___ Material for the task ___

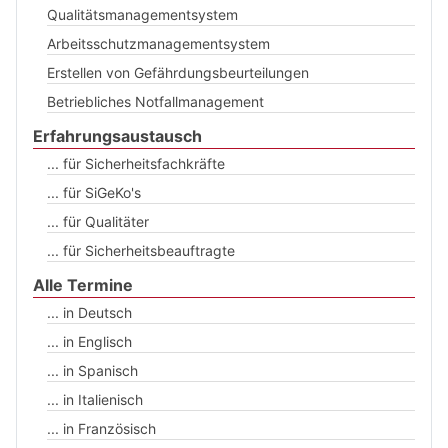
Qualitätsmanagementsystem
Arbeitsschutzmanagementsystem
Erstellen von Gefährdungsbeurteilungen
Betriebliches Notfallmanagement
Erfahrungsaustausch
... für Sicherheitsfachkräfte
... für SiGeKo's
... für Qualitäter
... für Sicherheitsbeauftragte
Alle Termine
... in Deutsch
... in Englisch
... in Spanisch
... in Italienisch
... in Französisch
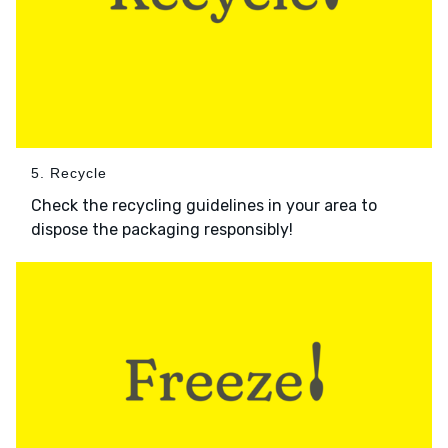
5. Recycle
Check the recycling guidelines in your area to
dispose the packaging responsibly!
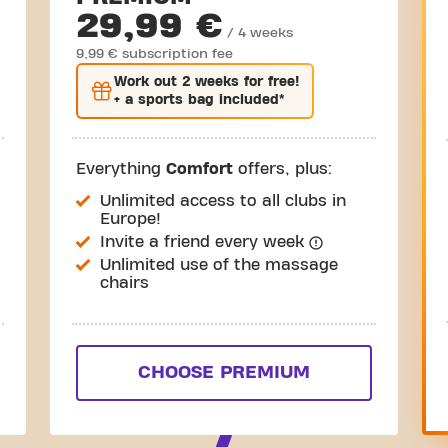
29,99 €
/ 4 weeks
9,99 € subscription fee
Work out
2 weeks
for free!
+ a sports bag included*
Everything
Comfort
offers, plus:
Unlimited access to all clubs in
Europe!
Invite a friend every week
Unlimited use of the massage
chairs
CHOOSE PREMIUM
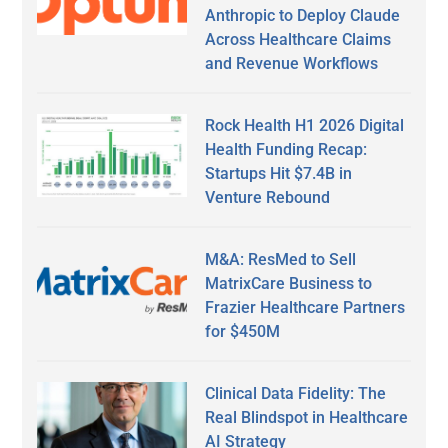
Anthropic to Deploy Claude
Across Healthcare Claims
and Revenue Workflows
Rock Health H1 2026 Digital
Health Funding Recap:
Startups Hit $7.4B in
Venture Rebound
M&A: ResMed to Sell
MatrixCare Business to
Frazier Healthcare Partners
for $450M
Clinical Data Fidelity: The
Real Blindspot in Healthcare
AI Strategy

___

Problem to work on - Wherever a line in the entries above holds "Healthcare", copy that line.

Solved problem -
Across Healthcare Claims
Frazier Healthcare Partners
Real Blindspot in Healthcare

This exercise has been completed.